Utilizing these suits, the analysis workforce predicted and matched prolonged runs as much as 100k GPU-hours (8B dense) and ~50k GPU-hours (17B×16 MoE “Scout”) on validation curves.
Ablations present some selections transfer the asymptotic ceiling (A) (e.g., mannequin scale, longer era lengths, bigger world batch), whereas others primarily enhance compute effectivity (B) (e.g., aggregation/normalization, curriculum, off-policy pipeline).
The framework supplies early forecasting to determine whether or not to scale a run, and enhancements on the in-distribution validation observe downstream metrics (e.g., AIME-24), supporting exterior validity.

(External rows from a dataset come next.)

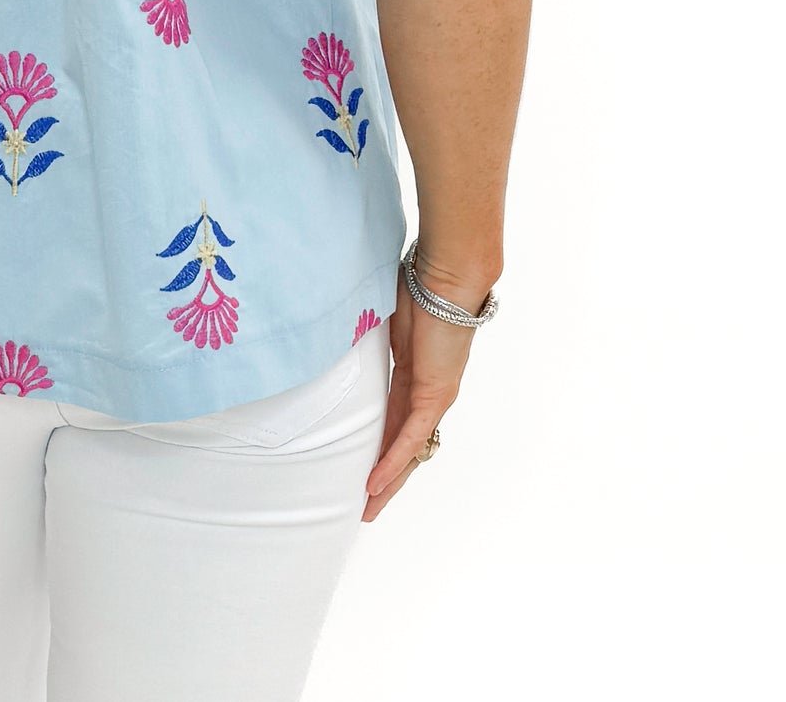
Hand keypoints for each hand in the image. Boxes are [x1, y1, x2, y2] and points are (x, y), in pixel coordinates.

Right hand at [361, 263, 490, 520]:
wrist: (447, 276)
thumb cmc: (418, 285)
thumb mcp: (385, 320)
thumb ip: (368, 338)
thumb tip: (339, 333)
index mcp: (415, 375)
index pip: (393, 422)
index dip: (379, 448)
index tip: (362, 470)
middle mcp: (427, 393)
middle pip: (402, 445)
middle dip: (384, 479)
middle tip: (364, 507)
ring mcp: (433, 396)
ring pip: (408, 450)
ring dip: (388, 482)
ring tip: (368, 509)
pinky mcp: (435, 394)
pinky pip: (410, 436)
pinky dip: (392, 461)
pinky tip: (375, 484)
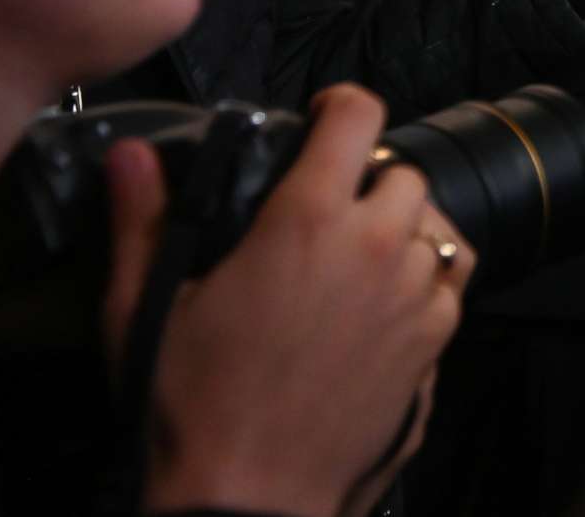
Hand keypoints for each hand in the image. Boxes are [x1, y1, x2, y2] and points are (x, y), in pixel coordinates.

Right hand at [108, 86, 468, 516]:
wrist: (247, 499)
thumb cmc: (190, 410)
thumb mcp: (146, 309)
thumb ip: (145, 221)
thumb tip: (132, 158)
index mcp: (308, 221)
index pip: (357, 116)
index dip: (341, 106)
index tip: (324, 118)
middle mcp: (376, 246)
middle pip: (402, 172)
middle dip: (369, 179)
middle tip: (330, 208)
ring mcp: (415, 295)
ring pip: (437, 226)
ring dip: (404, 230)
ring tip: (359, 257)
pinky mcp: (436, 343)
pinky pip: (452, 285)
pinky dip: (426, 282)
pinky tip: (383, 305)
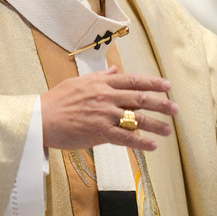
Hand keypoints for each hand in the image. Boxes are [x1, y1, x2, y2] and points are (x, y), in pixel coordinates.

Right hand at [40, 66, 177, 150]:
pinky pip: (125, 137)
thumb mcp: (79, 81)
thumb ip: (100, 76)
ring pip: (136, 119)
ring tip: (168, 130)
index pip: (133, 81)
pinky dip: (140, 142)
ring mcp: (104, 114)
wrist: (41, 118)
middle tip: (175, 109)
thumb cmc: (57, 100)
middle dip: (160, 104)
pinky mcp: (99, 132)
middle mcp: (106, 96)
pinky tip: (152, 146)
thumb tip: (116, 70)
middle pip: (139, 98)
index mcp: (102, 83)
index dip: (152, 83)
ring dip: (155, 124)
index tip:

This work turns RL post-training from trial-and-error into forecastable engineering. It suits sigmoidal compute-performance curves (pass-rate vs. log compute) to foretell returns and determine when to cease or scale. It additionally supplies a concrete recipe, ScaleRL, that makes use of PipelineRL-style asynchronous era/coaching, the CISPO loss, and FP32 logits for stability. The examine stories >400,000 GPU-hours of experiments and a single-run extension to 100,000 GPU-hours. Outcomes assist a clear break up: some selections elevate the asymptote; others primarily enhance compute effectivity. That separation helps groups prioritize ceiling-moving adjustments earlier than tuning throughput knobs.

Try the PAPER. Be happy to take a look at our GitHub Page for Tutorials, Codes and Notebooks. Additionally, be at liberty to comply with us on Twitter and don’t neglect to affix our 100k+ ML SubReddit and Subscribe to our Newsletter. Wait! are you on telegram? now you can join us on telegram as well.

Asif Razzaq is the CEO of Marktechpost Media Inc.. As a visionary entrepreneur and engineer, Asif is dedicated to harnessing the potential of Synthetic Intelligence for social good. His most up-to-date endeavor is the launch of an Synthetic Intelligence Media Platform, Marktechpost, which stands out for its in-depth protection of machine studying and deep studying information that’s each technically sound and simply comprehensible by a large viewers. The platform boasts of over 2 million month-to-month views, illustrating its recognition amongst audiences.

🙌 Follow MARKTECHPOST: Add us as a preferred source on Google.

Source link

News

Company:

Join our community of SUBSCRIBERS and be part of the conversation.